Sam entered the Foreign Service in 1954. “A career of almost thirty-four years took me at least briefly to over seventy countries; four we lived in four extended periods of time (Italy, Brazil, Afghanistan, and Israel). Interspersed were some senior jobs in the State Department and the NSC during the various Washington assignments.”

Sam’s last overseas tour was Ambassador to Israel where he played a substantial role in negotiating the 1978-79 Camp David peace treaty with Egypt. This international background offered him ample subjects to pursue his interest in photography. Two years ago he added oil painting, mostly of stylized landscapes, to his artistic repertoire.
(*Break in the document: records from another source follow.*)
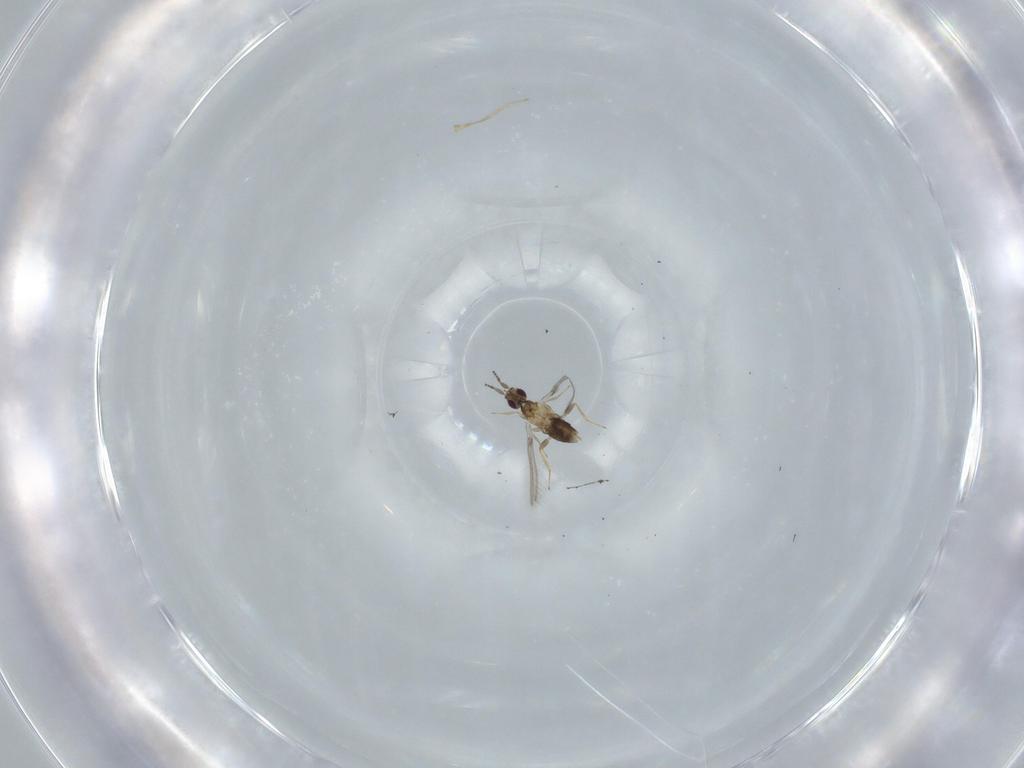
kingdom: Animalia
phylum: Arthropoda
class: Insecta
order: Hymenoptera
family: Mymaridae
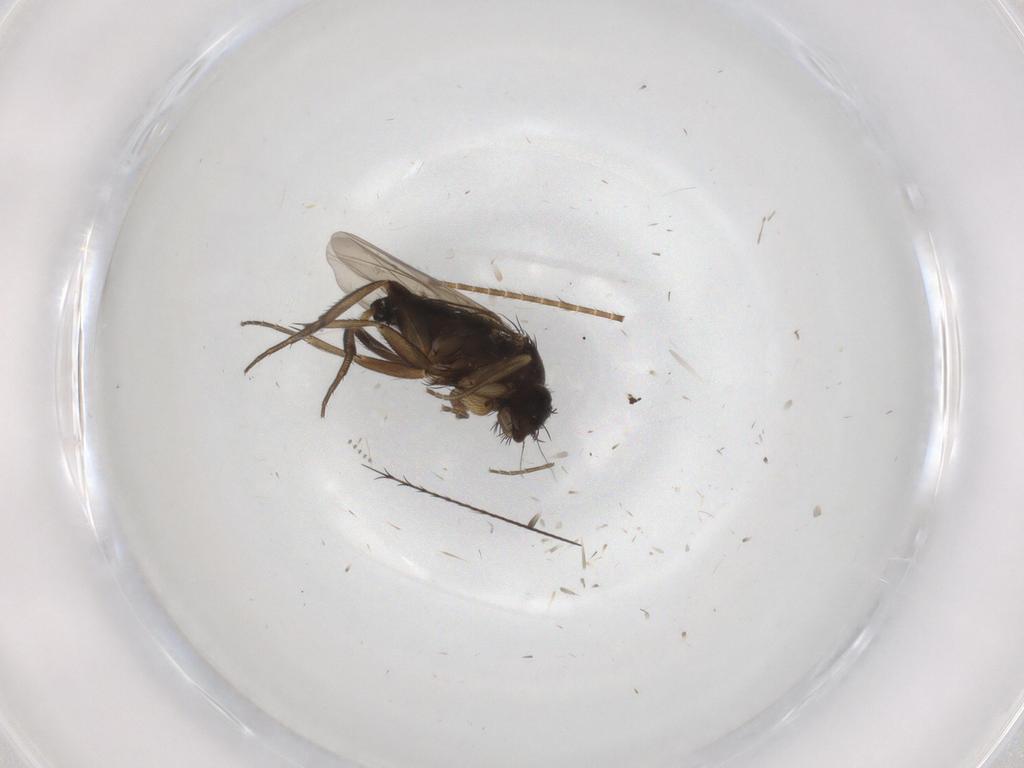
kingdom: Animalia
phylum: Arthropoda
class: Insecta
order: Diptera
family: Phoridae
On exhibit is his painting of a building in Isfahan in Iran and photograph taken from a ski lift in northern Iran.

Michael Blow
Yale 1952

The profession of editing, which I pursued for most of my working life, is basically one of enhancing the efforts of others. From time to time, however, I was fortunate to switch seats and pick up a pencil myself. I hope these exhibits show that the proposition that editors can’t write is not always true. At least these books were generally well received.

Men of Science and Invention, (American Heritage Publishing Company 1962) was done as part of a series of readable and educational books for young readers. Like the American Heritage Magazine, they were illustrated with contemporary art and photographs. If the book had a message for the kids it was that inventors become famous and often wealthy, while the scientists who provided the basic knowledge for the gadgets do not. (Example:  Samuel Morse was instructed in the physics of telegraphy by Joseph Henry.)
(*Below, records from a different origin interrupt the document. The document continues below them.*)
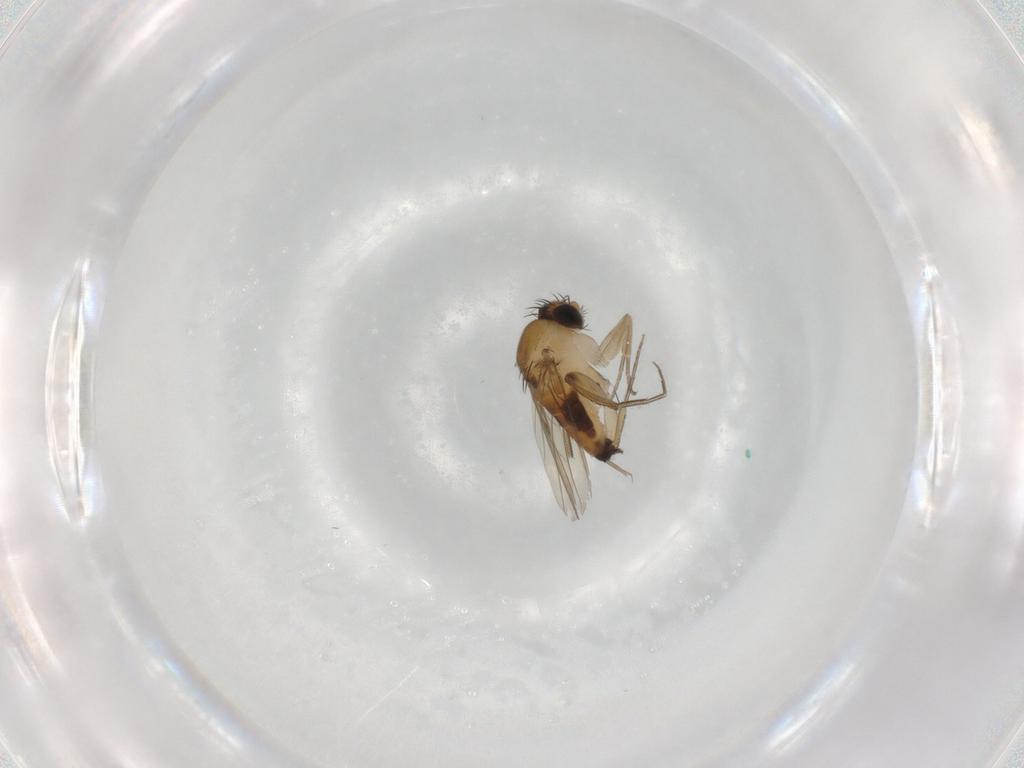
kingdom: Animalia
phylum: Arthropoda
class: Insecta
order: Diptera
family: Phoridae
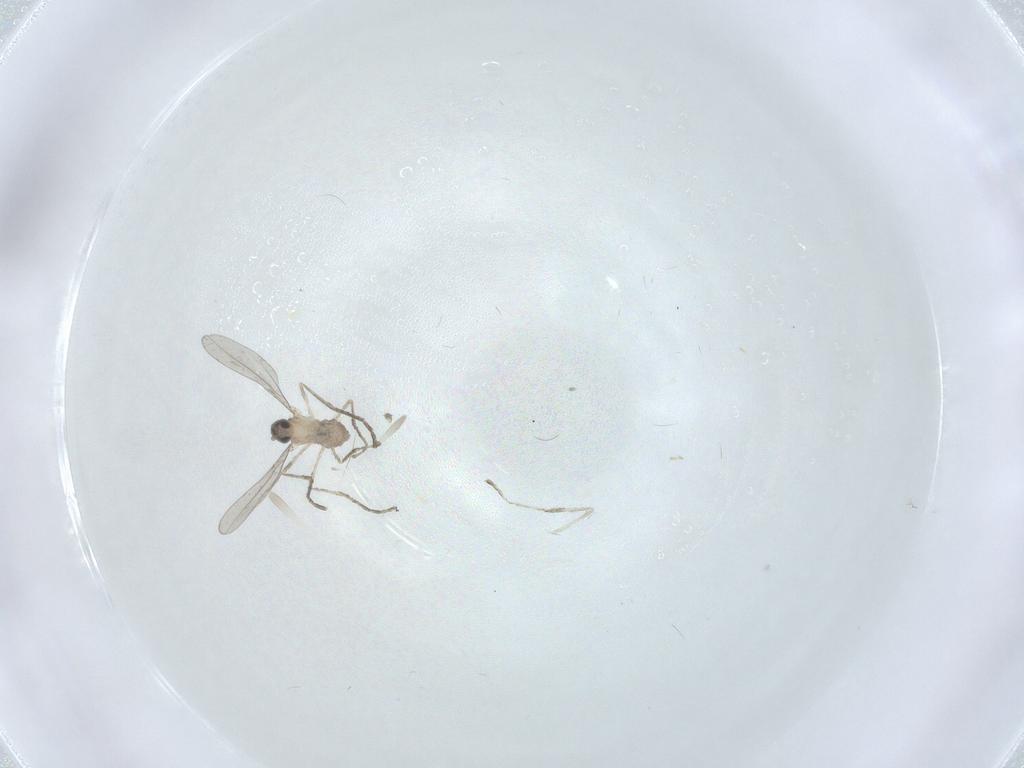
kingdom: Animalia
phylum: Arthropoda
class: Insecta
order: Diptera
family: Cecidomyiidae
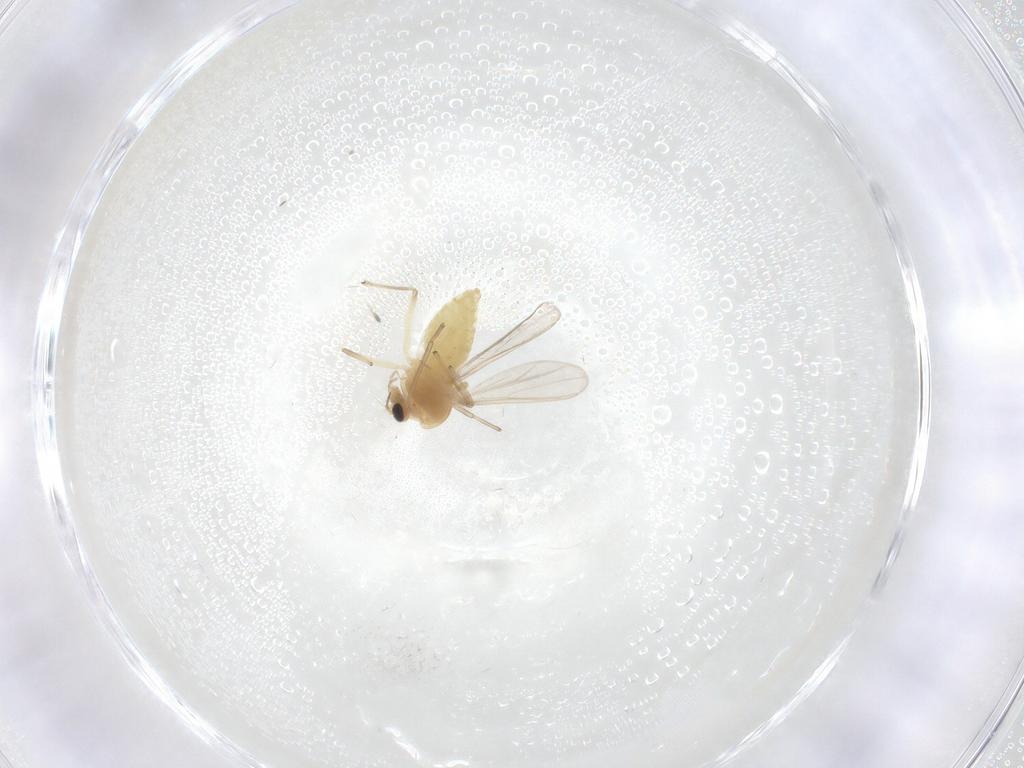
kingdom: Animalia
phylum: Arthropoda
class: Insecta
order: Diptera
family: Chironomidae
The History of the Atomic Bomb, freelanced for the same series, explained the physics of the bomb (thank God for Science I !), why it was dropped and highlighted the heroes who made it and the villains who stole the secrets.

As Editor in Chief of The American Heritage History of the Thirteen Colonies (1967), my major task was editing the narrative copy and splicing it to the vast quantity of artwork.However, when the author got shingles, the caption writer fell ill and the picture editor took a sabbatical, I ended up writing more than my share of blurbs, captions, introductory material, text blocks and the like- a busy ten months!

A Ship to Remember: The Maine and the Spanish American War (1992) My grandfather was a deck officer on the ill fated ship Maine, which blew up in the Havana Harbor in February 1898 during the Spanish American War. I had always been intrigued by “The Crime of the Century”. I didn’t solve it -nobody has- but one of my suspects, a fanatic believer in Cuba libre, may well have been involved. This book was well received and almost found a niche on TV. It, like the other three in the exhibit, are no longer in print.”